Существуют и другие мифы — более привлекательные, порою не лишенные драматического пафоса с поистине космическим значением, но в конечном счете столь же далекие от безразличной Реальности, движущейся в невидимом и невообразимом для нас направлении, скрывая, как всегда, свою многомерность от нашего восприятия. Скажем, до сих пор живет миф о том, что история человечества отражает его непрерывную деградацию. Миф о прогрессе, вывернутый наизнанку, выглядит тоже по-своему увлекательно, завораживая мрачным торжеством хаоса.

Историческое мышление современного человека, как и человека, скажем, античного, совсем не является результатом реального исторического процесса — если мы говорим сейчас о субъективной репрезентации истории в сознании индивида. Упрощенный (иногда до примитивизма) комплект исторических сведений, который можно без преувеличения назвать повальной инъекцией среднего образования (и не только в этой стране, речь идет о цивилизации вообще), в обстановке идеологического напряжения уже несет мифологическую нагрузку; если же идеологического напряжения нет, то он обильно удобряет почву для личного или коллективного мифа об истории сообразно с фантазиями и пристрастиями граждан. Коротко говоря, история в голове человека — это миф, и мир, т. е. конечный продукт истории, ее результат, ее сегодняшняя реализация, — тоже миф. И в таком положении дел нет ничего оскорбительного для человеческого рассудка, ибо мифические категории (т. е. категории, репрезентирующие человеческое воображение, антропоморфные и антропоцентристские) — его главное и почти единственное содержание. Уйти из мифа вообще, а не перебраться из одной мифологической системы в другую, дано немногим, и именно этим занимается магия дона Хуана Матуса.

Концепция инволюции (нисхождения ко все более примитивному, к распаду и энтропии), время от времени возникающая в качестве предмета для полемики среди ученых, энергично проповедующих космический пессимизм, по своим причинам (порою драматичным, мрачно бунтарским, отчаянным) согревала душу многим мистикам и оккультистам. Любопытно, что народная магия изначально не симпатизировала антиутопическим настроениям интеллектуальных духовидцев, и в тех немногих местах, где она может существовать, не участвуя в борьбе с религиозностью и технократической экспансией, по сей день предпочитает более светлый взгляд на развитие мира. Их обители уединенны и покойны — маги не ждут "конца света" и не льют кровавых слез над погрязшими в скверне единоплеменниками. Маги вообще не отождествляют себя с социумом и гораздо больше нашего знают о том, как устроен человек в мире.

■ ■ ■ ■ ■ ■ ■

#### ПИСЬМЕННОЕ ЗАДАНИЕ 1
Исправьте список с координатами: везде замените «city» на «town», всё остальное оставьте как есть. Изображения в ответ не включайте.
Текст и список между собой никак не связаны.

■ ■ ■ ■ ■ ■ ■

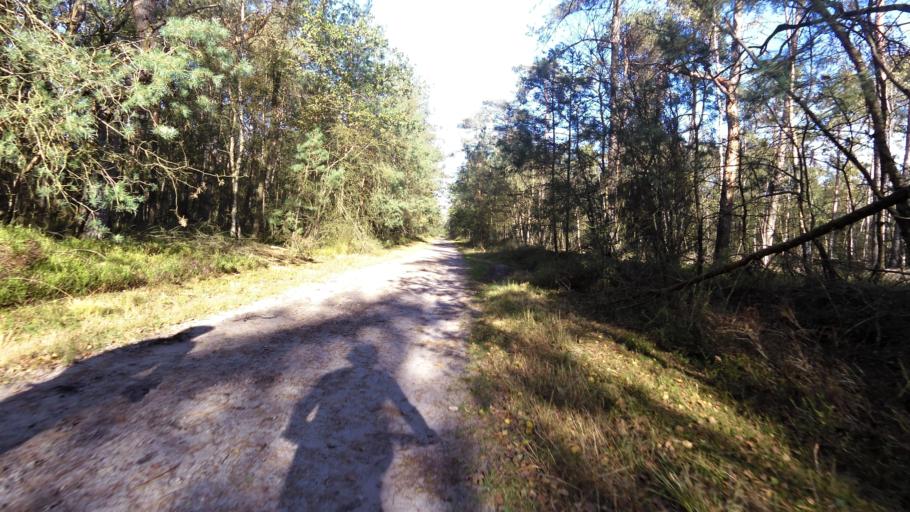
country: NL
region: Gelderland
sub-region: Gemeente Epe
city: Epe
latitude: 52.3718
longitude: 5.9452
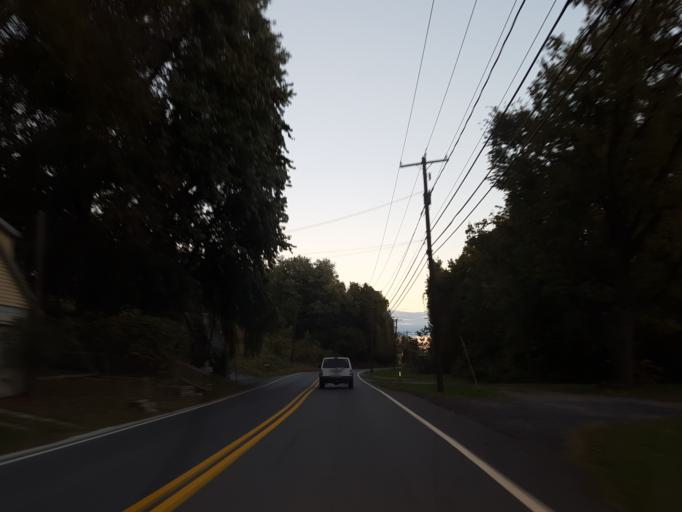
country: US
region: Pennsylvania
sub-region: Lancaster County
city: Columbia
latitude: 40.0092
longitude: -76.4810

■ ■ ■ ■ ■ ■ ■

#### ПИСЬМЕННОЕ ЗАДАНИЕ 2
Перепишите дословно из текста о мифах и истории отрывок от «Концепция инволюции (нисхождения» до «человек в мире.».

#### ИТОГОВЫЙ ОТВЕТ 1
country: NL
region: Gelderland
sub-region: Gemeente Epe
town: Epe
latitude: 52.3718
longitude: 5.9452
country: US
region: Pennsylvania
sub-region: Lancaster County
town: Columbia
latitude: 40.0092
longitude: -76.4810

#### ИТОГОВЫЙ ОТВЕТ 2
Концепция инволюции (нисхождения ко все более примитивному, к распаду и энтропии), время от времени возникающая в качестве предмета для полемики среди ученых, энергично проповедующих космический пессимизм, по своим причинам (порою драматичным, мрачно бунтарским, отчаянным) согревала душу многим мистикам и оккультистам. Любопытно, что народная магия изначально не симпатизировала антиутопическим настроениям интеллектуальных духовидцев, и в тех немногих местах, где она может существовать, не участвуя в борьбе с религиозностью и технократической экспансией, по сей день предпочитает более светлый взгляд на развитие мира. Их обители уединенны и покойны — маги не ждут "конца света" и не льют кровавых слез над погрязшими в скверне единоплеменниками. Маги вообще не отождествляют себя с социумом и гораздо больше нашего знают о том, как устроен человек в мире.